AI brokers will develop into persistent, autonomous, and deeply built-in into on a regular basis workflows. However when they’re able to act on our behalf, tougher questions come up. Who controls the information, execution, and belief layer?
—
at the moment, $NEAR AI has offered the reply. Introduced reside at NEARCON 2026, IronClaw is a brand new open-source verifiable AI agent runtime designed for a future the place brokers run constantly with out exposing delicate knowledge, credentials, or consumer intent.
A runtime constructed for autonomous AI — no blind religion
IronClaw builds on the unique OpenClaw imaginative and prescient, however basically enhances it with cryptographic ensures. Written in Rust and deployed inside an encrypted trusted execution setting (TEE). $NEAR The AI Cloud runtime permits AI brokers to entry instruments, preserve reminiscence, and carry out actions in your behalf. All this occurs inside a tightly managed safety perimeter.
Moderately than asking customers to belief an opaque platform, IronClaw shifts the belief mannequin to: Verifiable execution. Knowledge and inference stay protected on the {hardware} degree, and brokers function based mostly on express and enforceable permissions.
Safety by means of structure, not add-ons
IronClaw is designed with the core precept of protection in depth.
Loading tweets…
View tweet
All untrusted and third-party instruments run in their very own sandbox, restricted to solely the sources they’re explicitly allowed to entry. Community calls are restricted to accepted locations. Delicate credentials are solely injected at runtime and are by no means uncovered on to instruments or exterior providers.
Agent exercise is constantly monitored to detect exploits, together with safety in opposition to immediate injection assaults and unauthorized consumption of sources. All consumer knowledge is saved regionally in PostgreSQL, encrypted with AES-256-GCM, and by no means shared externally. What issues is what IronClaw collects. No telemetry or analyticsmaking certain that execution stays fully personal.
Full audit logs give customers visibility into each interplay with the instrument, offering transparency with out oversight.
Deploy privacy-first AI now
IronClaw launches with a free starter tier that features one hosted agent occasion operating underneath the hood. $NEAR Leverage AI’s safe setting and its inference infrastructure. Builders and organizations can scale up by means of versatile paid tiers as their wants develop.
The purpose isn’t just to make brokers safer, however to truly deploy them with out forcing groups to decide on between comfort and management.
Loading tweets…
View tweet
why is that this vital
As AI methods more and more serve company incentives and depend on opaque knowledge pipelines, IronClaw factors in a unique route.
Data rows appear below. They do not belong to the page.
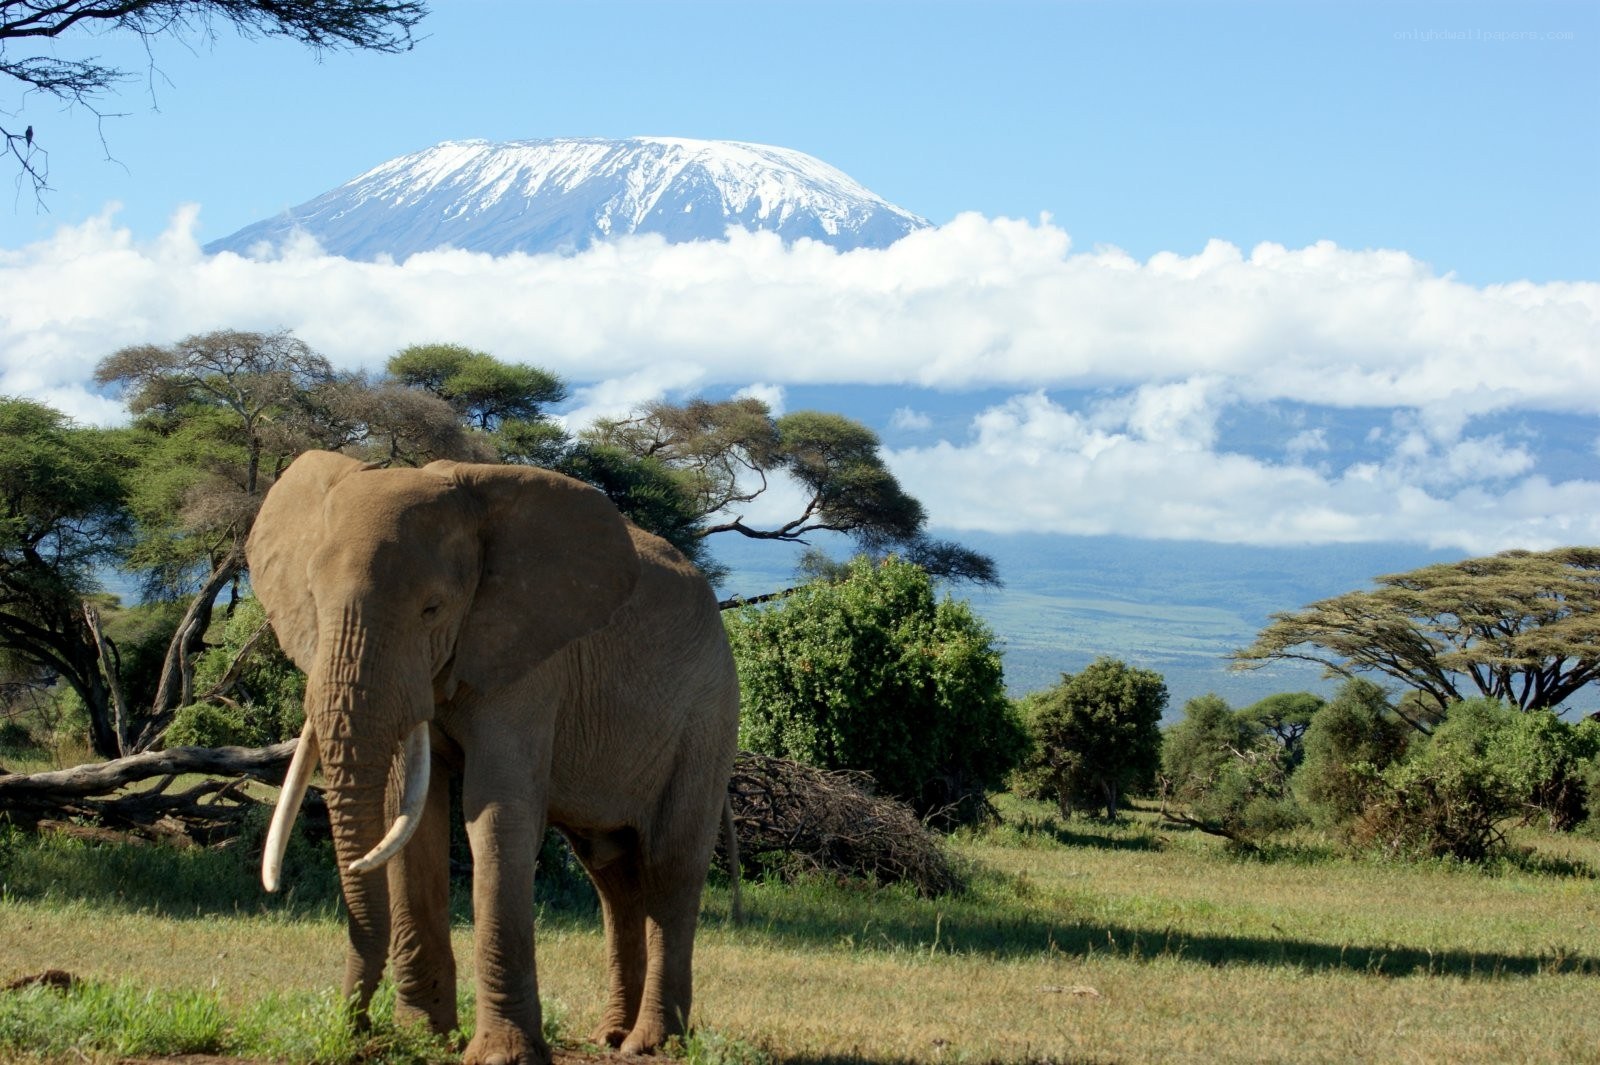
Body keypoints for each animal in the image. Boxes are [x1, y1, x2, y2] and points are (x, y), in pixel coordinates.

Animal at [247, 450, 741, 1065]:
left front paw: (500, 1055)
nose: (352, 1031)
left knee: (670, 863)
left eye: (433, 609)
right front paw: (423, 1036)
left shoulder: (530, 662)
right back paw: (609, 1036)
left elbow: (495, 817)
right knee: (613, 877)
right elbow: (410, 820)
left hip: (707, 717)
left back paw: (649, 1045)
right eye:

Native management, verifiable execution, and privateness by default.
Ilya Poloskin, Co-Founder $NEAR protocol and founder $NEAR AI describes IronClaw as an “agent harness designed for safety.” $NEARA full-stack belief mannequin from the blockchain infrastructure to the AI layer itself.
Moderately than constructing safety into agent AI after the actual fact, IronClaw builds safety into the runtime, combining confidential inference, cryptographic verification, and {hardware} execution into one system.
The muse of accountable agent AI
George Zeng, Chief Product Officer and Basic Supervisor $NEAR AI places the announcement extra bluntly:
“AI brokers are already getting into important workflows, however safety, compliance, and knowledge possession stay unresolved. IronClaw goals to fill that hole, giving builders and enterprises the arrogance to deploy always-on brokers with out giving up transparency or management.”
IronClaw is on the market now and the code might be accessed under. $NEAR AI GitHub.
As AI strikes from instrument to actor, IronClaw takes a transparent place. Autonomy mustn’t come on the expense of privateness, nor ought to intelligence require blind belief.